As with hundreds of other children caught in the city's violence, the wounded baby did not elect to enter this world. Neither did he choose to live in a neighborhood where drugs, gangs or gun battles flourish. But because he is being raised in circumstances he is helpless to control, he fights today for his life.
It is hard to see how city leaders -- the D.C. Council, mayor and law enforcement; the courts, business and religious communities -- can claim a clear conscience. The violence shocking city hall didn't start last week with the killing of a grandmother ushering children out of gunfire. The shadow of sudden death has been haunting communities in this city for years. We commend to you Post writer John Fountain's story of Saturday, "Survival 101: `Get Down,' " for a real-world account of life in the city's largest public housing project, East Capitol Dwellings.

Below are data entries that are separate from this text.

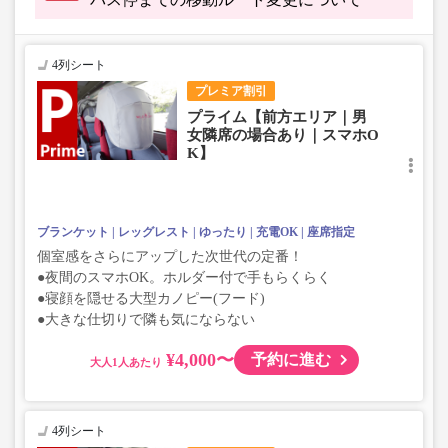
4列シート
プレミア割引
プライム【前方エリア｜男
女隣席の場合あり｜スマホO
K】
ブランケット
レッグレスト
ゆったり
充電OK
座席指定
個室感をさらにアップした次世代の定番！
●夜間のスマホOK。ホルダー付で手もらくらく
●寝顔を隠せる大型カノピー(フード)
●大きな仕切りで隣も気にならない
¥4,000〜
予約に進む
大人
4列シート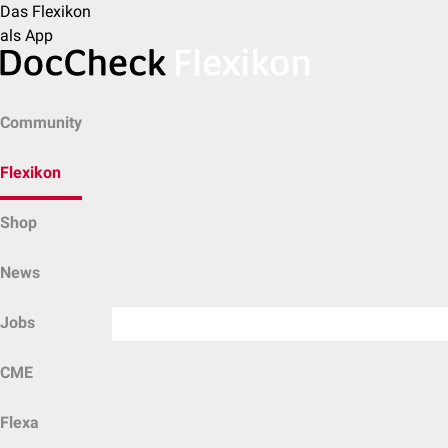
Das Flexikon
als App
Community
Flexikon
Shop
News
Jobs
CME
Flexa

"When an argument erupts among the young men who deal drugs or shoot craps on the cracked concrete walkway, run home. If you can't make it home before the shooting starts, run to a neighbor's.
When the shooting starts -- when the semiautomatic gunfire claps like thunder and the bullets begin to rain -- take cover. Move away from the windows. Hit the floor. . . . If you can't just stay down. . . . Lie still. That's the drill. Survival 101."
"That's the best we can tell them," one mother told Mr. Fountain. No child should have to live that way. Not in the nation's capital, where leaders are constantly lecturing about the rights of others. Those mothers should be able to tell their children that real help is on the way. Even if it is too late for a baby only 5 months old.